首页 > 代码库 > 关于HuffmanCoding的简单分析

关于HuffmanCoding的简单分析

 

 

1.what‘s problem we faced?

/**
*    Q: what‘s problem we faced?
*
*    A: Data compression is still a problem, even now. we want to compress
*        the space of data. This desire is more and more stronger when we
*        need to deal with some operation about data transmission. Before
*        we start this article, it may be helpful if you try to provide a valid way
*        to compress data . I tried, but failed obviously. That why I write this
*        article. ^_^
*/

 

2. How can I solve it?

/**
*    Q: How can I solve it?
*
*    A: Where have problem is where have an answer, although it not always
*        the best one. In 1951, a algorithm was introduced by David A. Huffman.
*        It is different from the normal code and is a variable length code, which
*        have different length of code for different symbol. Now, there are two
*        problems:
*
*        No.1: is  variable length code possible? How can we know the length
*                of current symbol?
*
*                The answer is prefix code. Think about this, a tree like following:
*
*                                        
*                                         O
*                                   1 /     \ 0
*                                    O       O
*                               1 /    \ 0   c
*                                O      O
*                                a       b
*
*                This is a simple binary tree. There are three leaf node: a, b ,and c.we
*                label all of left branch as 1, and all of right branch as 0. So if we want
*                to arrive the leaf node a, the path is 11. In a similar way, we can get
*                all of nodes:
*                        a : 11
*                        b : 10
*                        c : 0
*
*                By accident, we get a variable length code.

STATED EXERCISE =
Answer these questions about the Huffman coding text, numbering your answers to match:
1. In what year was the algorithm introduced by David A. Huffman?
2. In the tree example, which branches are labeled 1?
3. What code does the text give for leaf node b?

DATA SECTION =
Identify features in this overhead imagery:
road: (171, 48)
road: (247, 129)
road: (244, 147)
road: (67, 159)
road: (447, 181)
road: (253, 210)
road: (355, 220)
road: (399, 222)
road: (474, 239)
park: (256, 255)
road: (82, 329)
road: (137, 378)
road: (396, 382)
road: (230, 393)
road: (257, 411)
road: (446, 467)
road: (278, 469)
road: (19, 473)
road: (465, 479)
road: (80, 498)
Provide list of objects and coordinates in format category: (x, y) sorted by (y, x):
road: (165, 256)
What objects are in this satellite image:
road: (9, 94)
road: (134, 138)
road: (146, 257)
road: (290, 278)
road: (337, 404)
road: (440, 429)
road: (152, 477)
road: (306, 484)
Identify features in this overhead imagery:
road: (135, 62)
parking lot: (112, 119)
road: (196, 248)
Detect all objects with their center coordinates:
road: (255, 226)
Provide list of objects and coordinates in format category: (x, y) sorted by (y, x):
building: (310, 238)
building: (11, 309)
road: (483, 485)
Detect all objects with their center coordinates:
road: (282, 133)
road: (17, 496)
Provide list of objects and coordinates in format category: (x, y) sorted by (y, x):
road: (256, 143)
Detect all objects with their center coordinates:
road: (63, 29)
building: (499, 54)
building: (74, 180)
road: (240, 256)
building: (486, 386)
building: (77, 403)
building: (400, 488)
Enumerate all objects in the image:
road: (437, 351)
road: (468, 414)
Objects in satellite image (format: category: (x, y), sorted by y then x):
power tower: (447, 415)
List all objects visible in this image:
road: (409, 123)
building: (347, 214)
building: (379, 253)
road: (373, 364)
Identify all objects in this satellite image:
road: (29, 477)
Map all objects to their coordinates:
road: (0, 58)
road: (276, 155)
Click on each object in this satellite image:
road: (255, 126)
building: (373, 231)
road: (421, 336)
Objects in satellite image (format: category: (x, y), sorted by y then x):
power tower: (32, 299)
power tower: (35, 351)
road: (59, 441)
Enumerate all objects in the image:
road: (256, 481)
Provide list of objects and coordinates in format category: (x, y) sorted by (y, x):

FULL OUTPUT =
1. 1951
2. All of the left branches
3. 10